Print again, word for word, all of the records below, and leave the pictures out.

§ **The data**
________________________________________
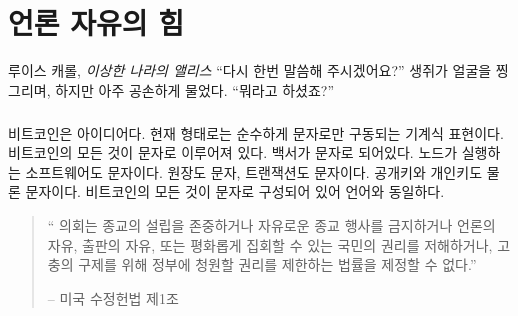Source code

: \chapter{언론 자유의 힘}
\label{les:6}

\begin{chapquote}{루이스 캐롤, \textit{이상한 나라의 앨리스}}
	\enquote{다시 한번 말씀해 주시겠어요?} 생쥐가 얼굴을 찡그리며, 하지만 아주 공손하게 물었다. \enquote{뭐라고 하셨죠?}
\end{chapquote}

\paragraph{}
비트코인은 아이디어다. 현재 형태로는 순수하게 문자로만 구동되는 기계식 표현이다.
비트코인의 모든 것이 문자로 이루어져 있다. 백서가 문자로 되어있다. 노드가 실행하는 소프트웨어도 문자이다. 원장도 문자, 트랜잭션도 문자이다. 
공개키와 개인키도 물론 문자이다. 비트코인의 모든 것이 문자로 구성되어 있어 언어와 동일하다.

\begin{quotation}\begin{samepage}
		\enquote{
			의회는 종교의 설립을 존중하거나 자유로운 종교 행사를 금지하거나 
			언론의 자유, 출판의 자유, 또는 평화롭게 집회할 수 있는 국민의 권리를 저해하거나,  
			고충의 구제를 위해 정부에 청원할 권리를 제한하는 법률을 제정할 수 없다.}
		\begin{flushright} -- 미국 수정헌법 제1조
\end{flushright}\end{samepage}\end{quotation}

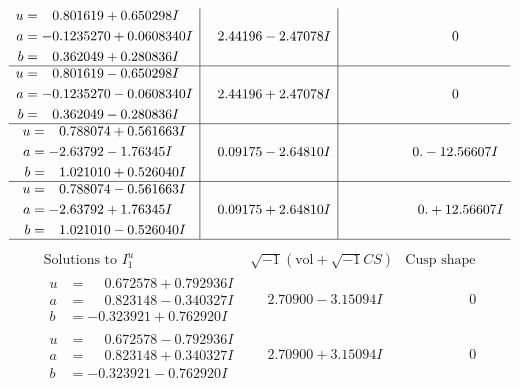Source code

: \documentclass[1p]{elsarticle_modified}
\theoremstyle{definition}
\newcommand{\I}{\sqrt{-1}}
\begin{document}
$$\begin{array}{c|c|c}
\begin{aligned}
u &= \phantom{-}0.801619 + 0.650298 I \\
a &= -0.1235270 + 0.0608340 I \\
b &= \phantom{-}0.362049 + 0.280836 I\end{aligned}
 & \phantom{-}2.44196 - 2.47078 I & \phantom{-0.000000 } 0 \\ \hline\begin{aligned}
u &= \phantom{-}0.801619 - 0.650298 I \\
a &= -0.1235270 - 0.0608340 I \\
b &= \phantom{-}0.362049 - 0.280836 I\end{aligned}
 & \phantom{-}2.44196 + 2.47078 I & \phantom{-0.000000 } 0 \\ \hline\begin{aligned}
u &= \phantom{-}0.788074 + 0.561663 I \\
a &= -2.63792 - 1.76345 I \\
b &= \phantom{-}1.021010 + 0.526040 I\end{aligned}
 & \phantom{-}0.09175 - 2.64810 I & \phantom{-0.000000 } 0. - 12.56607 I \\ \hline\begin{aligned}
u &= \phantom{-}0.788074 - 0.561663 I \\
a &= -2.63792 + 1.76345 I \\
b &= \phantom{-}1.021010 - 0.526040 I\end{aligned}
 & \phantom{-}0.09175 + 2.64810 I & \phantom{-0.000000 -}0. + 12.56607 I\\
 \hline 
 \end{array}$$\newpage$$\begin{array}{c|c|c}  
\text{Solutions to }I^u_{1}& \I (\text{vol} + \sqrt{-1}CS) & \text{Cusp shape}\\
 \hline 
\begin{aligned}
u &= \phantom{-}0.672578 + 0.792936 I \\
a &= \phantom{-}0.823148 - 0.340327 I \\
b &= -0.323921 + 0.762920 I\end{aligned}
 & \phantom{-}2.70900 - 3.15094 I & \phantom{-0.000000 } 0 \\ \hline\begin{aligned}
u &= \phantom{-}0.672578 - 0.792936 I \\
a &= \phantom{-}0.823148 + 0.340327 I \\
b &= -0.323921 - 0.762920 I\end{aligned}
 & \phantom{-}2.70900 + 3.15094 I & \phantom{-0.000000 } 0 \\ \hline\begin{aligned}

\end{aligned}
\end{array}$$
\end{document}
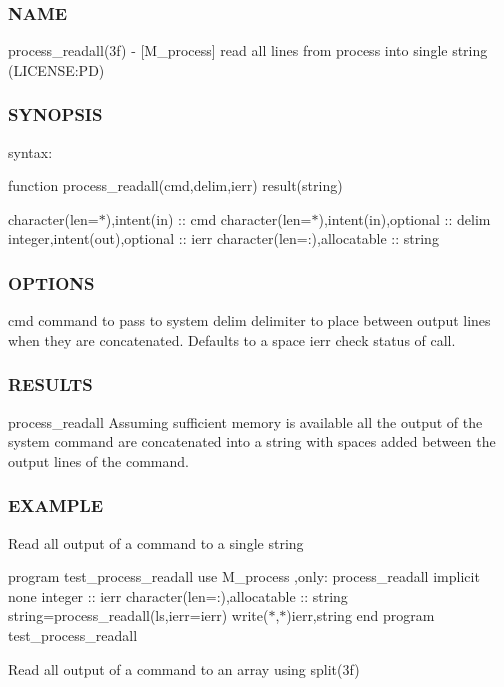 \subsubsection*{N\+A\+ME}

process\+\_\+readall(3f) -\/ \mbox{[}M\+\_\+process\mbox{]} read all lines from process into single string (L\+I\+C\+E\+N\+SE\+:PD) \subsubsection*{S\+Y\+N\+O\+P\+S\+IS}

syntax\+:

function process\+\_\+readall(cmd,delim,ierr) result(string)

character(len=$\ast$),intent(in) \+:\+: cmd character(len=$\ast$),intent(in),optional \+:\+: delim integer,intent(out),optional \+:\+: ierr character(len=\+:),allocatable \+:\+: string \subsubsection*{O\+P\+T\+I\+O\+NS}

cmd command to pass to system delim delimiter to place between output lines when they are concatenated. Defaults to a space ierr check status of call. \subsubsection*{R\+E\+S\+U\+L\+TS}

process\+\_\+readall Assuming sufficient memory is available all the output of the system command are concatenated into a string with spaces added between the output lines of the command. \subsubsection*{E\+X\+A\+M\+P\+LE}

Read all output of a command to a single string

program test\+\_\+process\+\_\+readall use M\+\_\+process ,only\+: process\+\_\+readall implicit none integer \+:\+: ierr character(len=\+:),allocatable \+:\+: string string=process\+\_\+readall(\textquotesingle{}ls\textquotesingle{},ierr=ierr) write($\ast$,$\ast$)ierr,string end program test\+\_\+process\+\_\+readall

Read all output of a command to an array using split(3f)

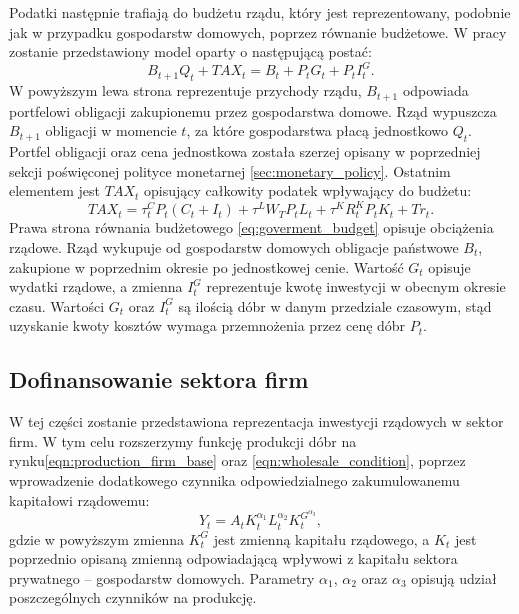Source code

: Podatki następnie trafiają do budżetu rządu, który jest reprezentowany, podobnie jak w przypadku gospodarstw domowych, poprzez równanie budżetowe. W pracy zostanie przedstawiony model oparty o następującą postać:
\begin{equation}
    \label{eq:goverment_budget}
    B_{t+1}Q_t + TAX_t = B_{t} +  P_t G_t + P_t I^G_t.
\end{equation}
W powyższym lewa strona reprezentuje przychody rządu, $B_{t+1}$ odpowiada portfelowi obligacji zakupionemu przez gospodarstwa domowe. Rząd wypuszcza $B_{t+1}$ obligacji w momencie $t$, za które gospodarstwa płacą jednostkowo $Q_t$. Portfel obligacji oraz cena jednostkowa została szerzej opisany w poprzedniej sekcji poświęconej polityce monetarnej \ref{sec:monetary_policy}. Ostatnim elementem jest $TAX_t$ opisujący całkowity podatek wpływający do budżetu:
\begin{equation}
    TAX_t = \tau_t^C P_t (C_t + I_t) + \tau^L W_T P_t L_t + \tau^K R^K_t P_t K_t + Tr_t.
\end{equation}
Prawa strona równania budżetowego \eqref{eq:goverment_budget} opisuje obciążenia rządowe. Rząd wykupuje od gospodarstw domowych obligacje państwowe $B_{t}$, zakupione w poprzednim okresie po jednostkowej cenie. Wartość $G_t$ opisuje wydatki rządowe, a zmienna $I^G_t$ reprezentuje kwotę inwestycji w obecnym okresie czasu. Wartości $G_t$ oraz $I^G_t$ są ilością dóbr w danym przedziale czasowym, stąd uzyskanie kwoty kosztów wymaga przemnożenia przez cenę dóbr $P_t$.

\subsection{Dofinansowanie sektora firm}

W tej części zostanie przedstawiona reprezentacja inwestycji rządowych w sektor firm. W tym celu rozszerzymy funkcję produkcji dóbr na rynku\eqref{eqn:production_firm_base} oraz \eqref{eqn:wholesale_condition}, poprzez wprowadzenie dodatkowego czynnika odpowiedzialnego zakumulowanemu kapitałowi rządowemu:
\begin{equation}
    Y_t = A_t K_t^{{\alpha_1}}L_t^{\alpha_2}K_t^{G^{\alpha_3}},
\end{equation}
gdzie w powyższym zmienna $K_t^{G}$ jest zmienną kapitału rządowego, a $K_t$ jest poprzednio opisaną zmienną odpowiadającą wpływowi z kapitału sektora prywatnego -- gospodarstw domowych. Parametry $\alpha_1$, $\alpha_2$ oraz $\alpha_3$ opisują udział poszczególnych czynników na produkcję.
________________________________________
§ **Task solution**
Source code

: \chapter{언론 자유의 힘}
\label{les:6}

\begin{chapquote}{루이스 캐롤, \textit{이상한 나라의 앨리스}}
	\enquote{다시 한번 말씀해 주시겠어요?} 생쥐가 얼굴을 찡그리며, 하지만 아주 공손하게 물었다. \enquote{뭐라고 하셨죠?}
\end{chapquote}

\paragraph{}
비트코인은 아이디어다. 현재 형태로는 순수하게 문자로만 구동되는 기계식 표현이다.
비트코인의 모든 것이 문자로 이루어져 있다. 백서가 문자로 되어있다. 노드가 실행하는 소프트웨어도 문자이다. 원장도 문자, 트랜잭션도 문자이다. 
공개키와 개인키도 물론 문자이다. 비트코인의 모든 것이 문자로 구성되어 있어 언어와 동일하다.

\begin{quotation}\begin{samepage}
		\enquote{
			의회는 종교의 설립을 존중하거나 자유로운 종교 행사를 금지하거나 
			언론의 자유, 출판의 자유, 또는 평화롭게 집회할 수 있는 국민의 권리를 저해하거나,  
			고충의 구제를 위해 정부에 청원할 권리를 제한하는 법률을 제정할 수 없다.}
		\begin{flushright} -- 미국 수정헌법 제1조
\end{flushright}\end{samepage}\end{quotation}

Source code

: \documentclass[1p]{elsarticle_modified}
\theoremstyle{definition}
\newcommand{\I}{\sqrt{-1}}
\begin{document}
$$\begin{array}{c|c|c}
\begin{aligned}
u &= \phantom{-}0.801619 + 0.650298 I \\
a &= -0.1235270 + 0.0608340 I \\
b &= \phantom{-}0.362049 + 0.280836 I\end{aligned}
 & \phantom{-}2.44196 - 2.47078 I & \phantom{-0.000000 } 0 \\ \hline\begin{aligned}
u &= \phantom{-}0.801619 - 0.650298 I \\
a &= -0.1235270 - 0.0608340 I \\
b &= \phantom{-}0.362049 - 0.280836 I\end{aligned}
 & \phantom{-}2.44196 + 2.47078 I & \phantom{-0.000000 } 0 \\ \hline\begin{aligned}
u &= \phantom{-}0.788074 + 0.561663 I \\
a &= -2.63792 - 1.76345 I \\
b &= \phantom{-}1.021010 + 0.526040 I\end{aligned}
 & \phantom{-}0.09175 - 2.64810 I & \phantom{-0.000000 } 0. - 12.56607 I \\ \hline\begin{aligned}
u &= \phantom{-}0.788074 - 0.561663 I \\
a &= -2.63792 + 1.76345 I \\
b &= \phantom{-}1.021010 - 0.526040 I\end{aligned}
 & \phantom{-}0.09175 + 2.64810 I & \phantom{-0.000000 -}0. + 12.56607 I\\
 \hline 
 \end{array}$$\newpage$$\begin{array}{c|c|c}  
\text{Solutions to }I^u_{1}& \I (\text{vol} + \sqrt{-1}CS) & \text{Cusp shape}\\
 \hline 
\begin{aligned}
u &= \phantom{-}0.672578 + 0.792936 I \\
a &= \phantom{-}0.823148 - 0.340327 I \\
b &= -0.323921 + 0.762920 I\end{aligned}
 & \phantom{-}2.70900 - 3.15094 I & \phantom{-0.000000 } 0 \\ \hline\begin{aligned}
u &= \phantom{-}0.672578 - 0.792936 I \\
a &= \phantom{-}0.823148 + 0.340327 I \\
b &= -0.323921 - 0.762920 I\end{aligned}
 & \phantom{-}2.70900 + 3.15094 I & \phantom{-0.000000 } 0 \\ \hline\begin{aligned}

\end{aligned}
\end{array}$$
\end{document}
 \subsubsection*{N\+A\+ME}

process\+\_\+readall(3f) -\/ \mbox{[}M\+\_\+process\mbox{]} read all lines from process into single string (L\+I\+C\+E\+N\+SE\+:PD) \subsubsection*{S\+Y\+N\+O\+P\+S\+IS}

syntax\+:

function process\+\_\+readall(cmd,delim,ierr) result(string)

character(len=$\ast$),intent(in) \+:\+: cmd character(len=$\ast$),intent(in),optional \+:\+: delim integer,intent(out),optional \+:\+: ierr character(len=\+:),allocatable \+:\+: string \subsubsection*{O\+P\+T\+I\+O\+NS}

cmd command to pass to system delim delimiter to place between output lines when they are concatenated. Defaults to a space ierr check status of call. \subsubsection*{R\+E\+S\+U\+L\+TS}

process\+\_\+readall Assuming sufficient memory is available all the output of the system command are concatenated into a string with spaces added between the output lines of the command. \subsubsection*{E\+X\+A\+M\+P\+LE}

Read all output of a command to a single string

program test\+\_\+process\+\_\+readall use M\+\_\+process ,only\+: process\+\_\+readall implicit none integer \+:\+: ierr character(len=\+:),allocatable \+:\+: string string=process\+\_\+readall(\textquotesingle{}ls\textquotesingle{},ierr=ierr) write($\ast$,$\ast$)ierr,string end program test\+\_\+process\+\_\+readall

Read all output of a command to an array using split(3f)

Source code

: Podatki następnie trafiają do budżetu rządu, który jest reprezentowany, podobnie jak w przypadku gospodarstw domowych, poprzez równanie budżetowe. W pracy zostanie przedstawiony model oparty o następującą postać:
\begin{equation}
    \label{eq:goverment_budget}
    B_{t+1}Q_t + TAX_t = B_{t} +  P_t G_t + P_t I^G_t.
\end{equation}
W powyższym lewa strona reprezentuje przychody rządu, $B_{t+1}$ odpowiada portfelowi obligacji zakupionemu przez gospodarstwa domowe. Rząd wypuszcza $B_{t+1}$ obligacji w momencie $t$, za które gospodarstwa płacą jednostkowo $Q_t$. Portfel obligacji oraz cena jednostkowa została szerzej opisany w poprzedniej sekcji poświęconej polityce monetarnej \ref{sec:monetary_policy}. Ostatnim elementem jest $TAX_t$ opisujący całkowity podatek wpływający do budżetu:
\begin{equation}
    TAX_t = \tau_t^C P_t (C_t + I_t) + \tau^L W_T P_t L_t + \tau^K R^K_t P_t K_t + Tr_t.
\end{equation}
Prawa strona równania budżetowego \eqref{eq:goverment_budget} opisuje obciążenia rządowe. Rząd wykupuje od gospodarstw domowych obligacje państwowe $B_{t}$, zakupione w poprzednim okresie po jednostkowej cenie. Wartość $G_t$ opisuje wydatki rządowe, a zmienna $I^G_t$ reprezentuje kwotę inwestycji w obecnym okresie czasu. Wartości $G_t$ oraz $I^G_t$ są ilością dóbr w danym przedziale czasowym, stąd uzyskanie kwoty kosztów wymaga przemnożenia przez cenę dóbr $P_t$.

\subsection{Dofinansowanie sektora firm}

W tej części zostanie przedstawiona reprezentacja inwestycji rządowych w sektor firm. W tym celu rozszerzymy funkcję produkcji dóbr na rynku\eqref{eqn:production_firm_base} oraz \eqref{eqn:wholesale_condition}, poprzez wprowadzenie dodatkowego czynnika odpowiedzialnego zakumulowanemu kapitałowi rządowemu:
\begin{equation}
    Y_t = A_t K_t^{{\alpha_1}}L_t^{\alpha_2}K_t^{G^{\alpha_3}},
\end{equation}
gdzie w powyższym zmienna $K_t^{G}$ jest zmienną kapitału rządowego, a $K_t$ jest poprzednio opisaną zmienną odpowiadającą wpływowi z kapitału sektora prywatnego -- gospodarstw domowych. Parametry $\alpha_1$, $\alpha_2$ oraz $\alpha_3$ opisują udział poszczególnych czynników na produkcję.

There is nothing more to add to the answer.